- Stored data records
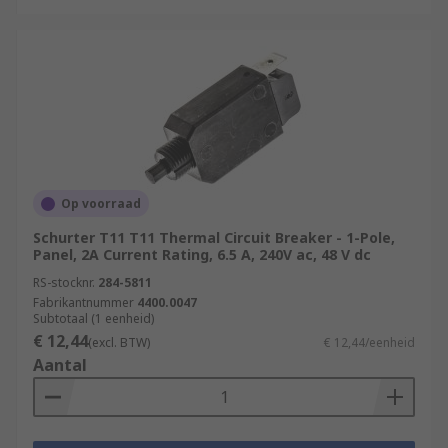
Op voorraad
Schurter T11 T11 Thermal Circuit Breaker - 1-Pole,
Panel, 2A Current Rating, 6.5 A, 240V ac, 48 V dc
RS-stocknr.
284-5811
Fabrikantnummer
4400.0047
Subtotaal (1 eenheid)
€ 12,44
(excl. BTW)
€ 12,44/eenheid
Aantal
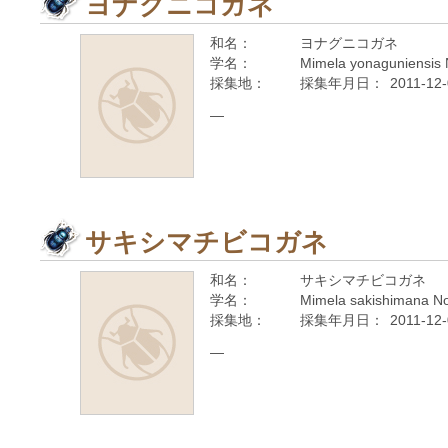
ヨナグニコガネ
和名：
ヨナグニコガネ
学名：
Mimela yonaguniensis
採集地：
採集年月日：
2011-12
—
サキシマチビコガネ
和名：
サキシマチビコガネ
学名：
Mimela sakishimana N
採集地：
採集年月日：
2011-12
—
==
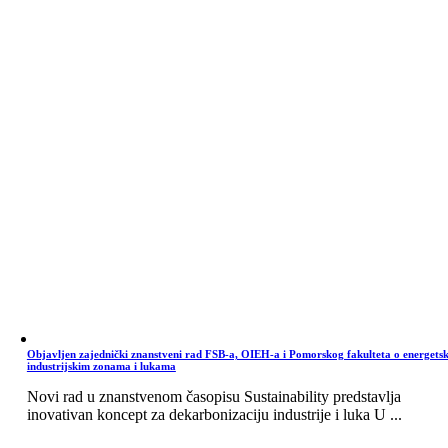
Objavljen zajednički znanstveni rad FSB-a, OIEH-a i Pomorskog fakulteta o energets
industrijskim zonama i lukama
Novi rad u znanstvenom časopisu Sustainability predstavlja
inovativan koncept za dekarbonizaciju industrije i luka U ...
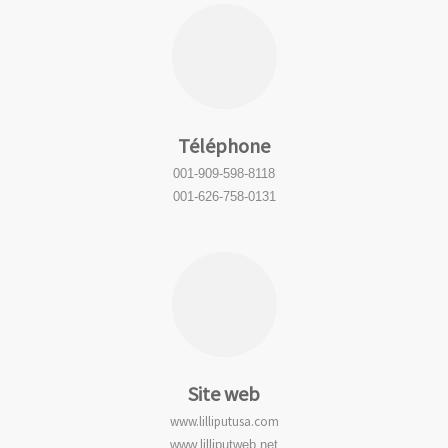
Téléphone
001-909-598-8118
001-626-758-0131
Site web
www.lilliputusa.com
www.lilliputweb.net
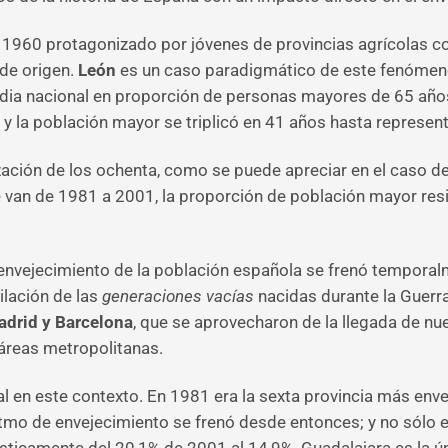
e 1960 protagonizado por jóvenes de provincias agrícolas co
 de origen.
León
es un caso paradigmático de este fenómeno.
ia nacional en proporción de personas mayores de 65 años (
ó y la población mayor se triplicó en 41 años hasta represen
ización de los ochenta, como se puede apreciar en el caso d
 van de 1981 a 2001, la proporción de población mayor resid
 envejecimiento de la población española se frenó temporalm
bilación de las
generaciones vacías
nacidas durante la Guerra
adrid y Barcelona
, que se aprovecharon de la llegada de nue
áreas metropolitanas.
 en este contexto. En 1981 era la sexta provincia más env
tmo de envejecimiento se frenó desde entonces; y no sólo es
---
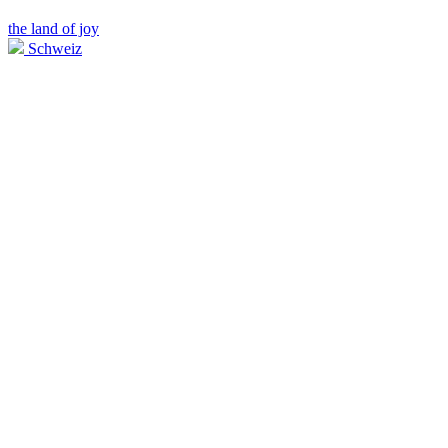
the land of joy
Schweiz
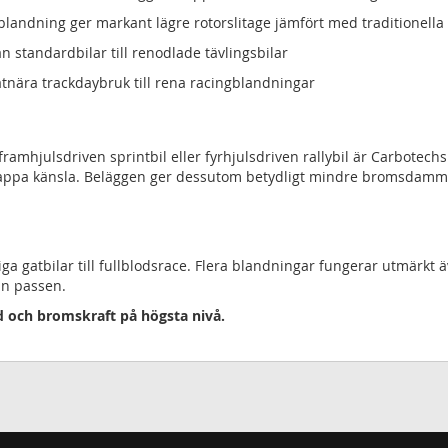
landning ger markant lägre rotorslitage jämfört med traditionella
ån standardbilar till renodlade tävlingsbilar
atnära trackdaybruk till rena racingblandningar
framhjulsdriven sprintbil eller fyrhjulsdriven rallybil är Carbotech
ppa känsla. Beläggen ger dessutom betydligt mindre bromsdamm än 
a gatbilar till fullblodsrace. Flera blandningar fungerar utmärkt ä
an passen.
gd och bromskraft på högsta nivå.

- WHAT THIS TASK INVOLVES
Please copy the records word for word, starting at the line containing "Objavljen zajednički znanstveni" and ending at the line containing "www.lilliputweb.net", both included. Leave the pictures out of your answer.

- TASK OUTPUT
Objavljen zajednički znanstveni rad FSB-a, OIEH-a i Pomorskog fakulteta o energets
industrijskim zonama i lukama
Novi rad u znanstvenom časopisu Sustainability predstavlja
inovativan koncept za dekarbonizaciju industrije i luka U ...
Téléphone
001-909-598-8118
001-626-758-0131
Site web
www.lilliputusa.com
www.lilliputweb.net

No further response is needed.